Jones, himself, has had to ride the roller coaster of impressive win, alternating with confounding loss.

The Vikings feature 6'8" Nathaniel Gates, a nationally-recognized hitter. Also, Sam Kaseff, another 6'" hitter, adds to the punch up front. La Jolla has several other experienced, proficient players with both court and sand training.

Gates, named to a national team playing this summer for the second straight year, leads the team with 146 kills, with a kill percentage of 37.2 percent, behind only Kaseff among regulars.

Nathaniel has 31 blocks, tied for third behind junior Tristan Morris's 37 and Kaseff's 33. Harry Kaseff, Sam's younger brother, also has 31 stops at the net.

Nate also leads Jones' boys with 23 service aces, ahead of Sam Kaseff (20) and Sam Smith (14).

The older Kaseff has recorded 126 kills, and has a high 39.9 percent kill rate.

Micah Cunningham is La Jolla's third senior captain, a 6-foot setter.

Sam's partner in sand volleyball for LJHS last fall, Cunningham has 62 digs, to place him among the top five on the squad behind Nolan Pitruka (90), Gates (83), and Ryan Le (71), tied with Sam Kaseff.

Micah also has 154 assists, second only to Harry Kaseff, who has 192. No one else has more than 12.

Yet La Jolla's 3-1 win at higher-ranked Mission Hills Wed., April 30--the Vikings are the 10th seed, the Grizzlies were seventh--had red-and-black faithful going, "Whew, the good team showed up tonight."

Here's the possible method to the LJHS "madness": More and more, coaches in various sports are debating the relative merits of going into the elite Open Division playoffs, versus the lower Division 1 bracket.

Look at it this way: If your team is a seventh or eighth seed in the Open Division, at the bottom of the bracket, it's very likely you're not going to advance far in those extremely tough playoffs. Yet a measure of prestige is connected merely to being selected among the top eight teams in the county, with the word "Open" attached to the invite.

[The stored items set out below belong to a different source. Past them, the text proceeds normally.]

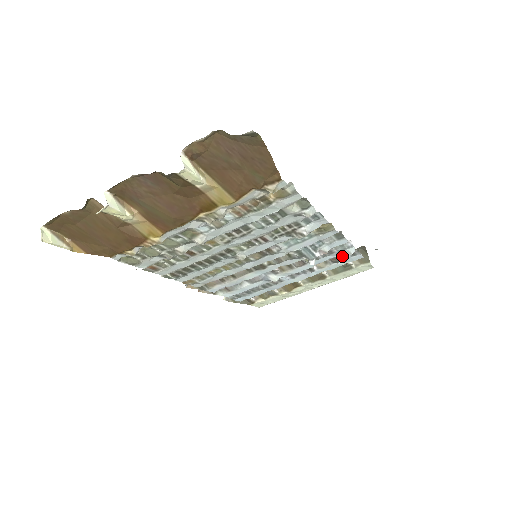
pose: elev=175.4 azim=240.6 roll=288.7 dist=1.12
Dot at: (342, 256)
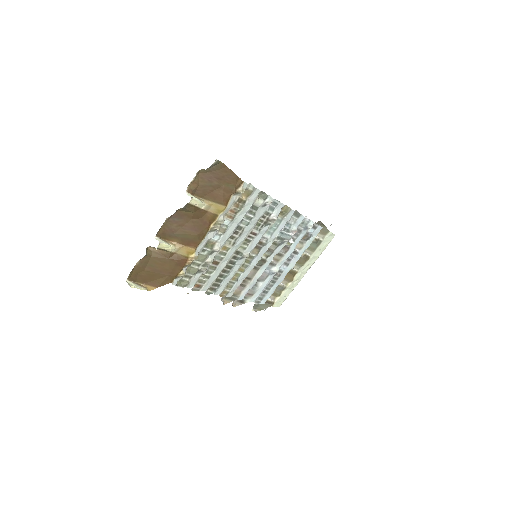
Dot at: (309, 232)
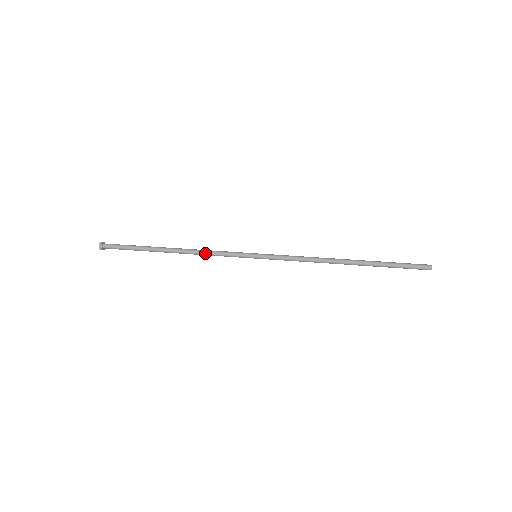
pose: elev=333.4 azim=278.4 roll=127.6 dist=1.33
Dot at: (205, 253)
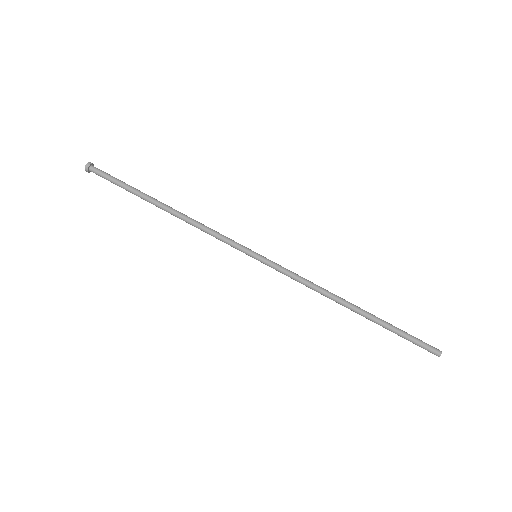
Dot at: (201, 230)
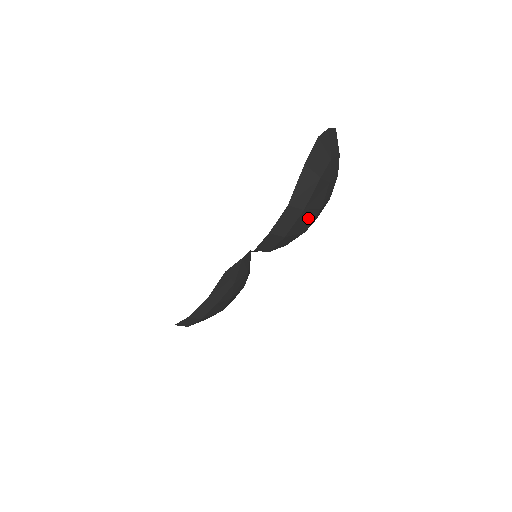
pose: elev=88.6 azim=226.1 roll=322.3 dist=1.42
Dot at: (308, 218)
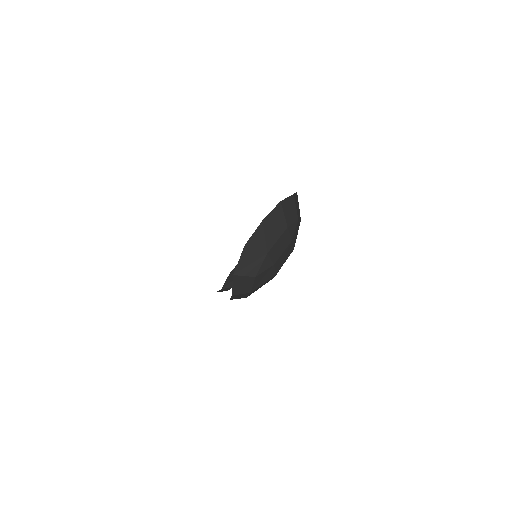
Dot at: occluded
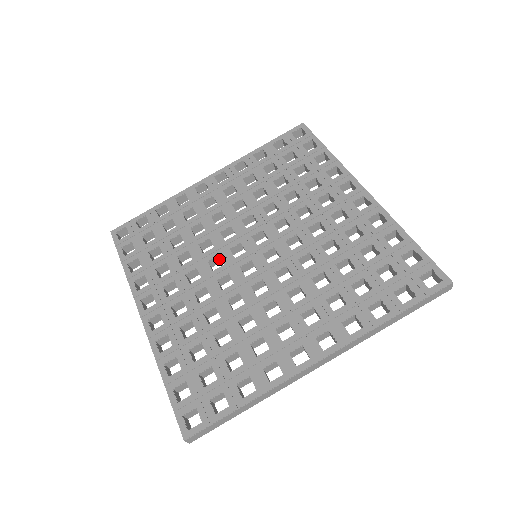
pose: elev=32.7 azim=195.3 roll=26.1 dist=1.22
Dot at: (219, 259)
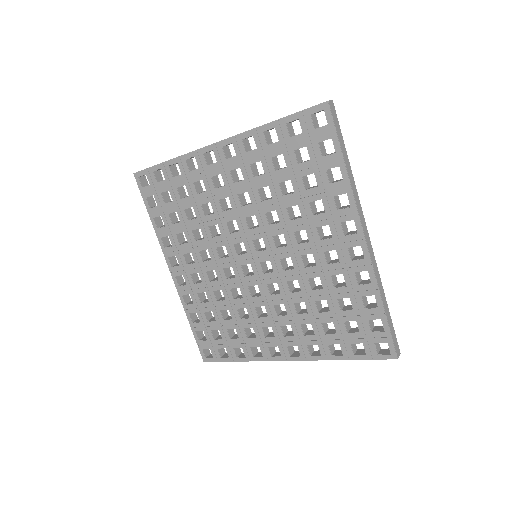
Dot at: occluded
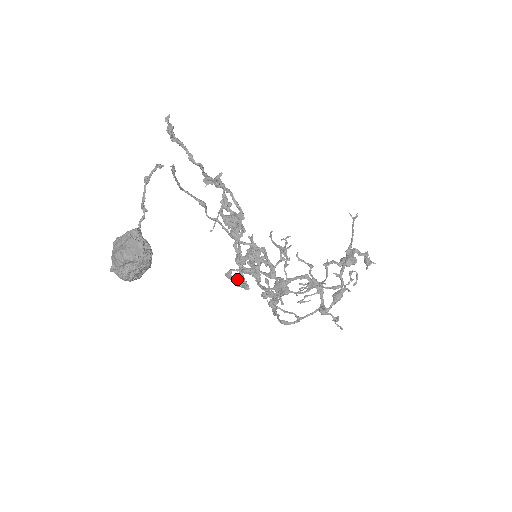
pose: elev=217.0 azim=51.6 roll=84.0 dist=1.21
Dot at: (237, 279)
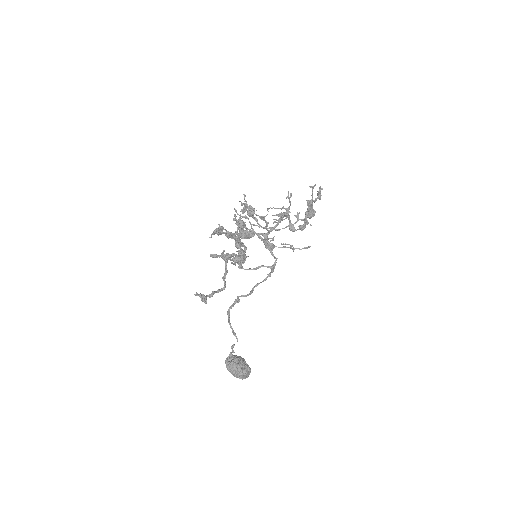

On the other hand, coaches who have already been to an Open Division playoff in the three years that the elite division has existed, and seen their talented team mauled by a superior high seed, thus ending their season without a title, have begun to consider placement in the Division 1 playoff not such a bad thing.

On campus, the student body considers a championship a championship. If your team wins the Division 1 CIF title, the trophy and banner still say "CIF Champion" on them.

Thus, the honeymoon period of the Open era has passed. Coaches are thinking more practically. They may prefer being passed over for qualification for the Open Division bracket, in favor of landing in the survivable Division 1 postseason tournament.

Applying that to Dave Jones' volleyball team, things don't look too bad for the Vikings as they travel to second-seed Carlsbad Friday night, May 3, for a second-round match. They're into the quarterfinals. They played good ball, well enough to overwhelm host Mission Hills in four games, in the opening round. And another consistent effort would land them in the Division 1 semifinals.

Of course, we can't surmise that the inconsistent Westbourne spikers have planned this placement in the lower playoffs just so they have a more likely title shot. But it could work out to look that way.